Abstract
Background and Purpose: Adenomyosis causes pain, abnormal bleeding, and
infertility. Epithelial-mesenchymal transition (EMT) plays a critical
role in the pathogenesis of adenomyosis. Current therapies are mainly
hormone-dependent and their termination led to aggravations. To develop
novel pharmacological treatment is necessary. Safflower was widely used
to treat gynecological disease in China, the effect of hydroxysafflower
yellow A (HSYA) that is the major active component of Safflower on
adenomyosis remains unclear. We investigated whether HSYA ameliorates
adenomyosis, and further revealed its potential target and mechanisms.
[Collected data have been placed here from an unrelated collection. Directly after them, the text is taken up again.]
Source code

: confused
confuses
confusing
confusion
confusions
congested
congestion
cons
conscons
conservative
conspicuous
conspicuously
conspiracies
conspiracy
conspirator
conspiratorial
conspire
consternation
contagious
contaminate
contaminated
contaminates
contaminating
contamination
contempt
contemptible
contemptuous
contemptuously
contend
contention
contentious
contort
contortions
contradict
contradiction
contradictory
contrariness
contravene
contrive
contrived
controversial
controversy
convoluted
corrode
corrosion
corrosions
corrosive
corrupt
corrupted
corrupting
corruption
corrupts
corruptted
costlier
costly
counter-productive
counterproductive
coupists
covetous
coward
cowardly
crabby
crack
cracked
Experimental Approach: Adenomyosis was induced in female ICR mice by
oral administration of tamoxifen on days 2-5 after birth. At the 16th
week, HSYA were administrated for 3 weeks. Adenomyosis development,
autophagy activity, and involved mechanisms were analyzed using HE and
Masson staining, western blotting, immunofluorescence, and
RNA-sequencing. Furthermore, network pharmacology and molecular docking
were applied to assess the potential target of HSYA. Key Results: HSYA
ameliorates adenomyosis via promoting autophagy and ameliorating the
activation of PI3K-AKT-mTOR. Isocitrate dehydrogenase1(IDH1) was found
to be the potential target of HSYA. After IDH1 was knocked down by
si-RNA, autophagy was activated, and EMT was attenuated via inhibiting
PI3K-AKT-mTOR by HSYA. Conclusions and Implications: HSYA significantly
ameliorates adenomyosis, and IDH1-autophagy-EMT plays an important role
in the progress of adenomyosis. It will shed new light on a potential
novel therapeutic strategy for adenomyosis.